> WHAT YOU SHOULD DO
Give back the data below exactly, with every line kept the same.

> EXTRACTED DATA
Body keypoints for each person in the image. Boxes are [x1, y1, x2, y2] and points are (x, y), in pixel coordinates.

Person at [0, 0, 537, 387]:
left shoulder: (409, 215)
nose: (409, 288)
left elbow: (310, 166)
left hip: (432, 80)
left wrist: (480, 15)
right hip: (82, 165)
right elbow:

> SOLVED PROBLEM
Body keypoints for each person in the image. Boxes are [x1, y1, x2, y2] and points are (x, y), in pixel coordinates.

Person at [0, 0, 537, 387]:
left shoulder: (409, 215)
nose: (409, 288)
left elbow: (310, 166)
left hip: (432, 80)
left wrist: (480, 15)
right hip: (82, 165)
right elbow:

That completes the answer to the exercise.